2.13 Adding a smoother to a plot

If you have a scatterplot with a lot of noise, it can be hard to see the dominant pattern.

In this case it’s useful to add a smoothed line to the plot with geom_smooth():

ggplot(mpg, aes(displ, hwy)) + 
  geom_point() + 
  geom_smooth()
## `geom_smooth()` using method = 'loess' and formula = 'y ~ x'

This overlays the scatterplot with a smooth curve, including an assessment of uncertainty in the form of point-wise confidence intervals shown in grey.

If you’re not interested in the confidence interval, turn it off with geom_smooth(se = FALSE).

An important argument to geom_smooth() is the method, which allows you to choose which type of model is used to fit the smooth curve:

  • method = "loess", the default for small n, uses a smooth local regression.

    The wiggliness of the line is controlled by the span parameter, which ranges from 0 (exceedingly wiggly) to 1 (not so wiggly).

    ggplot(mpg, aes(displ, hwy)) + 
      geom_point() + 
      geom_smooth(span = 0.2)
    ## `geom_smooth()` using method = 'loess' and formula = 'y ~ x'

    ggplot(mpg, aes(displ, hwy)) + 
      geom_point() + 
      geom_smooth(span = 1)
    ## `geom_smooth()` using method = 'loess' and formula = 'y ~ x'

    Loess does not work well for large datasets (it’s \(O(n^2)\) in memory), so an alternative smoothing algorithm is used when \(n\) is greater than 1,000.

  • method = "gam" fits a generalised additive model provided by the mgcv package.

    You need to first load mgcv, then use a formula like formula = y ~ s(x) or y ~ s(x, bs = "cs") (for large data).
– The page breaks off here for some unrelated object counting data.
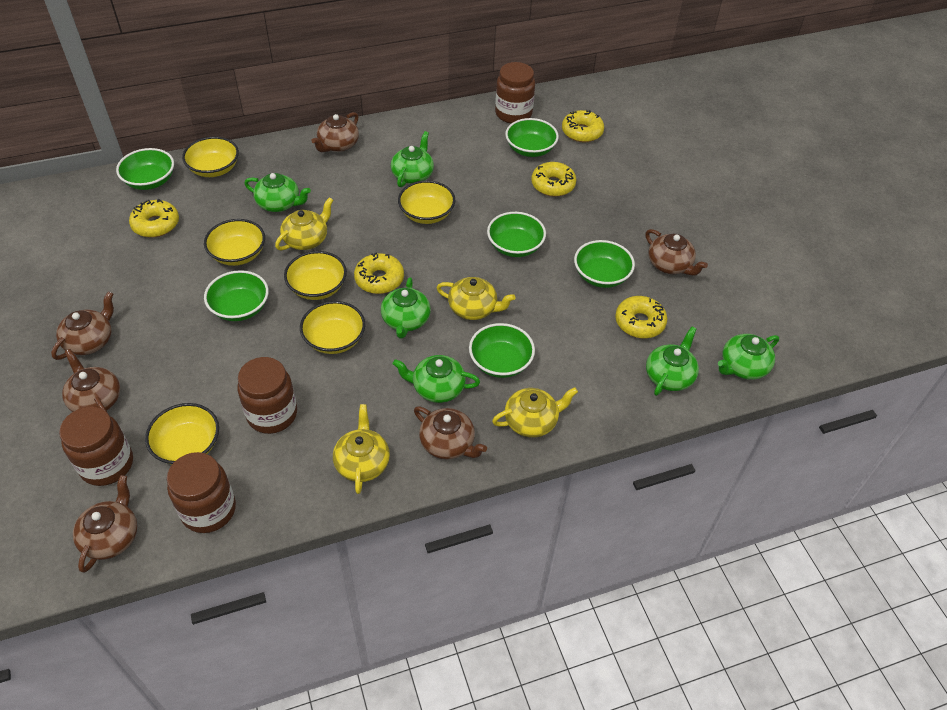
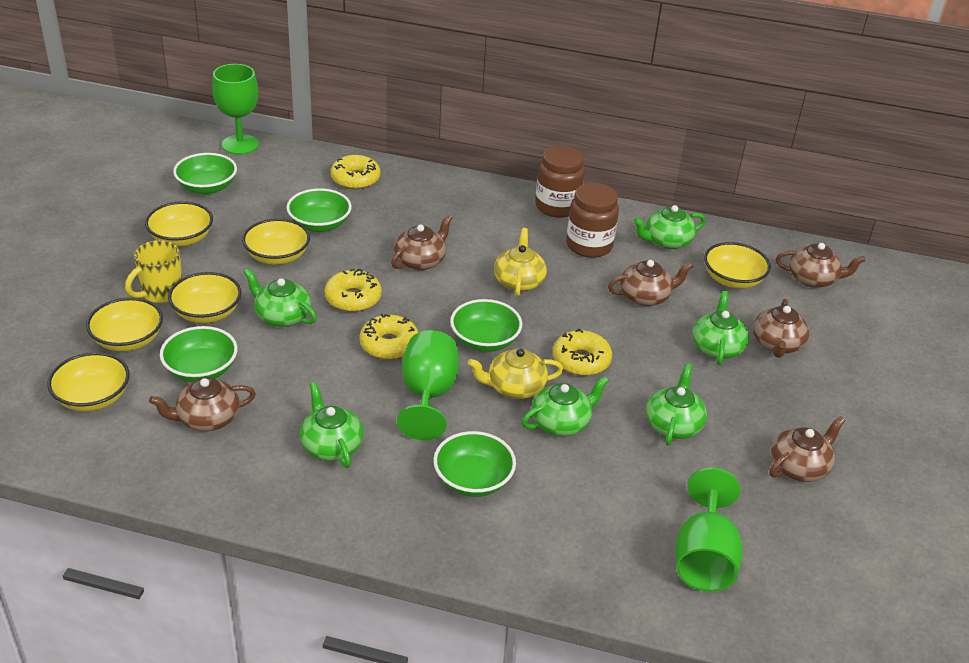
brown jar: 4 -> 2
green bowl: 6 -> 5
green goblet: 0 -> 3
yellow donut: 5 -> 4
yellow mug: 0 -> 1
yellow teapot: 4 -> 2

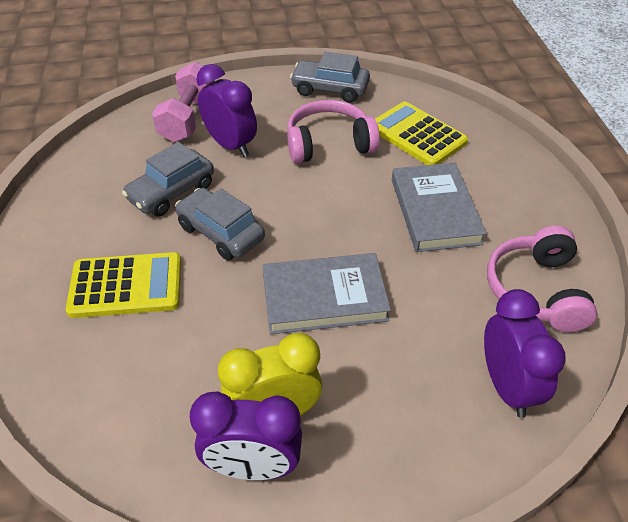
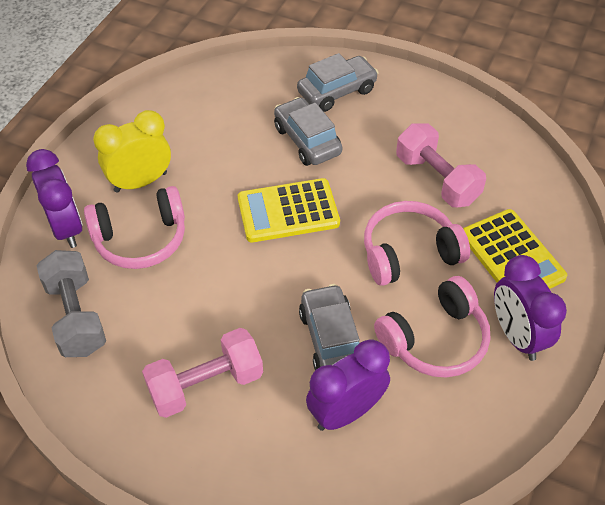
grey book: 2 -> 0
grey dumbbell: 0 -> 1
pink dumbbell: 1 -> 2
pink headphones: 2 -> 3

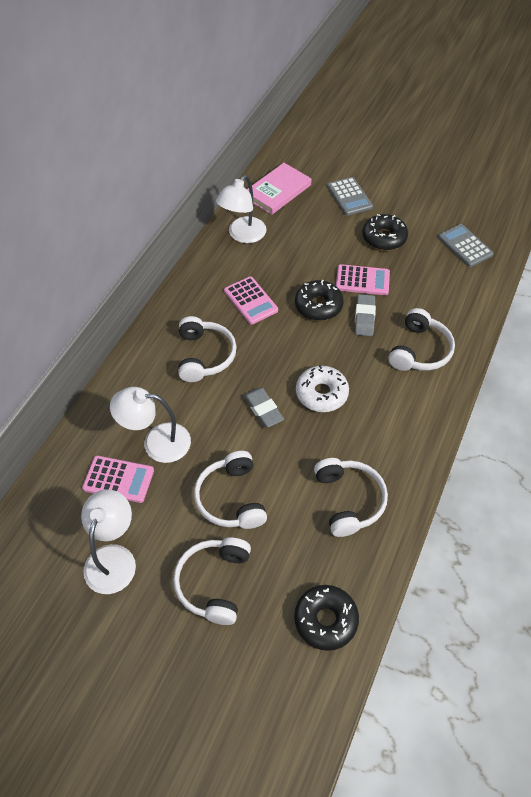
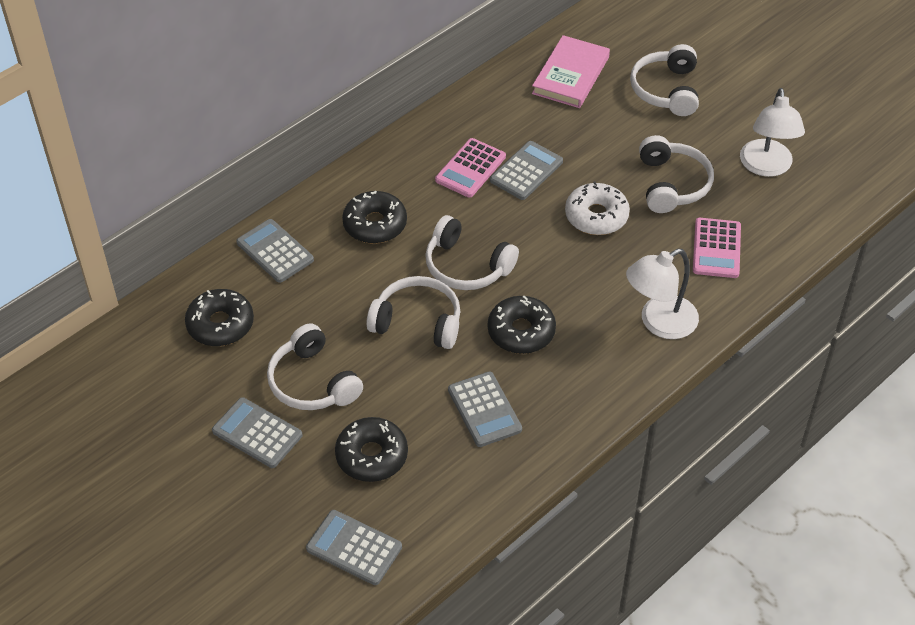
black donut: 3 -> 4
grey calculator: 2 -> 5
grey eraser: 2 -> 0
pink calculator: 3 -> 2
white lamp: 3 -> 2

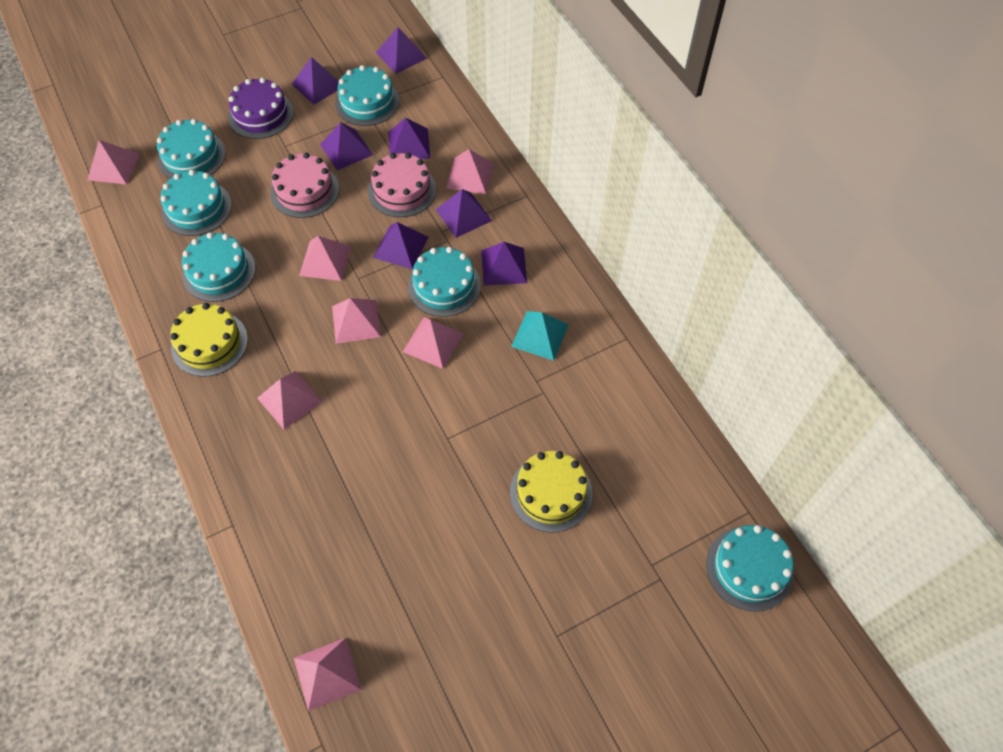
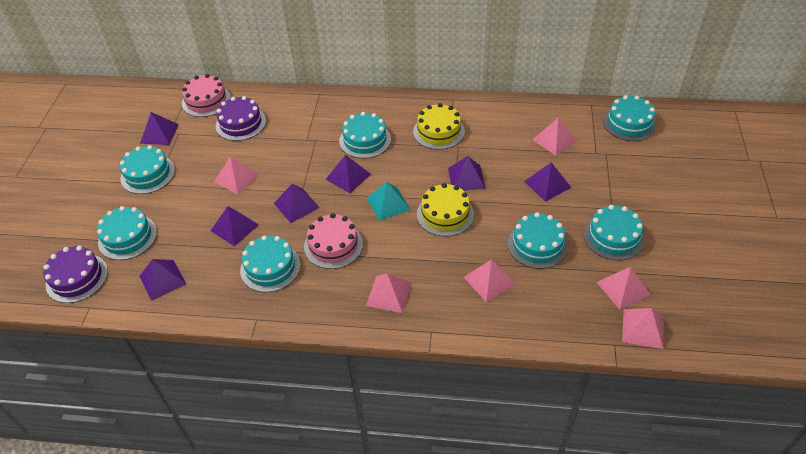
pink pyramid: 7 -> 6
purple cake: 1 -> 2
turquoise cake: 6 -> 7

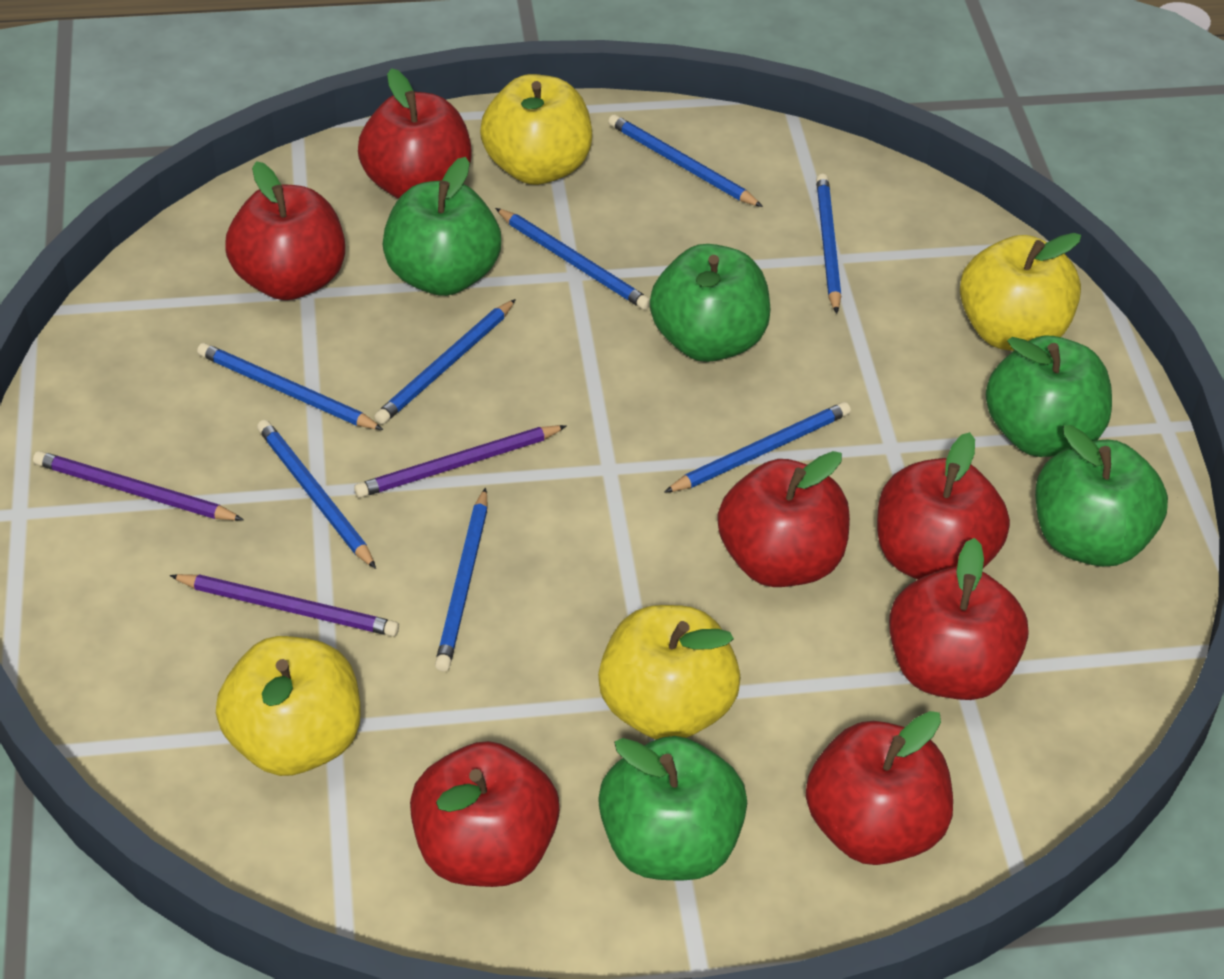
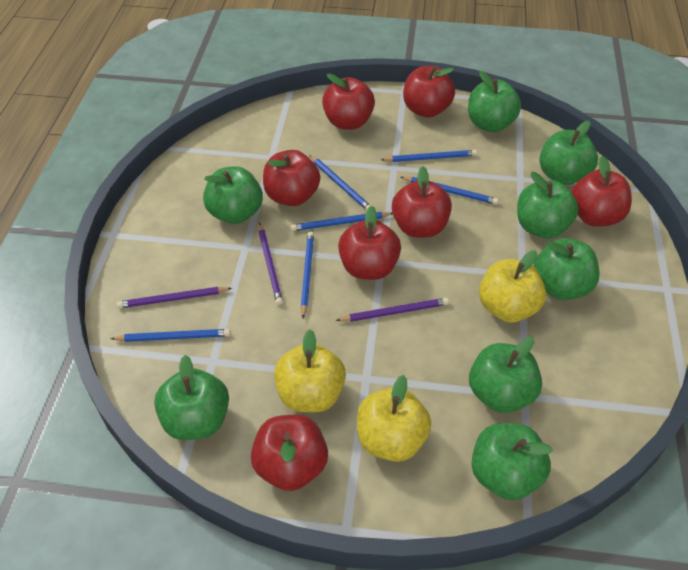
blue pencil: 8 -> 6
green apple: 5 -> 8
yellow apple: 4 -> 3

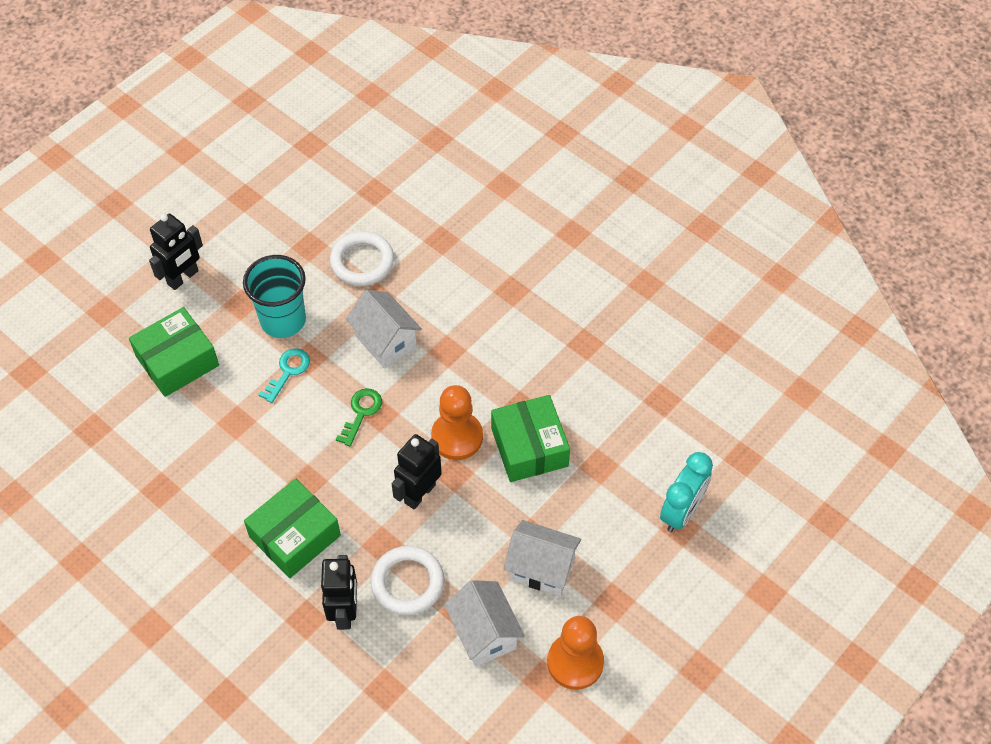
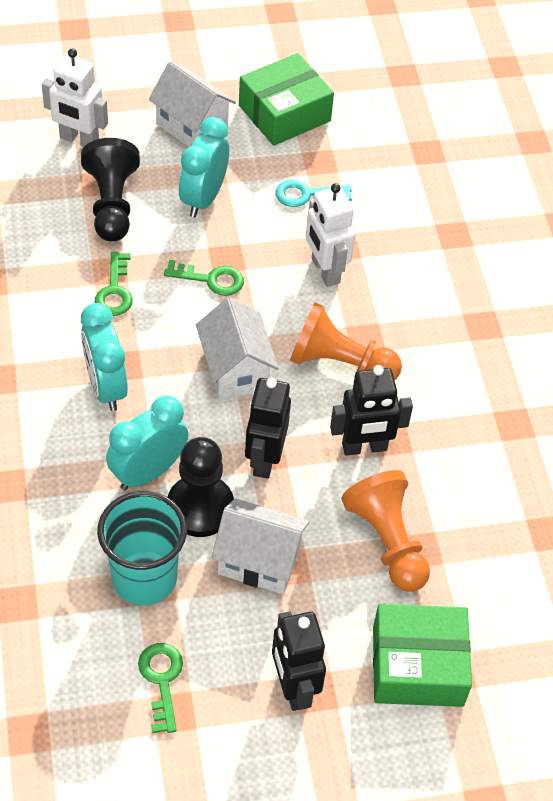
black pawn: 0 -> 2
green box: 3 -> 2
green key: 1 -> 3
turquoise clock: 1 -> 3
white ring: 2 -> 0
white robot: 0 -> 2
    This is what ggplot2 uses when there are more than 1,000 points.

    library(mgcv)
    ggplot(mpg, aes(displ, hwy)) + 
      geom_point() + 
      geom_smooth(method = "gam", formula = y ~ s(x))

  • method = "lm" fits a linear model, giving the line of best fit.

❓ Question: Can you make a plot using “lm”?

## `geom_smooth()` using formula = 'y ~ x'

2.13.1 Combining

ggplot(mpg, aes(displ, hwy)) + 
  geom_point() +
  geom_smooth(aes(colour = "loess"), method = "loess", se = FALSE) + 
  geom_smooth(aes(colour = "lm"), method = "lm", se = FALSE) +
  labs(colour = "Method")
## `geom_smooth()` using formula = 'y ~ x'
## `geom_smooth()` using formula = 'y ~ x'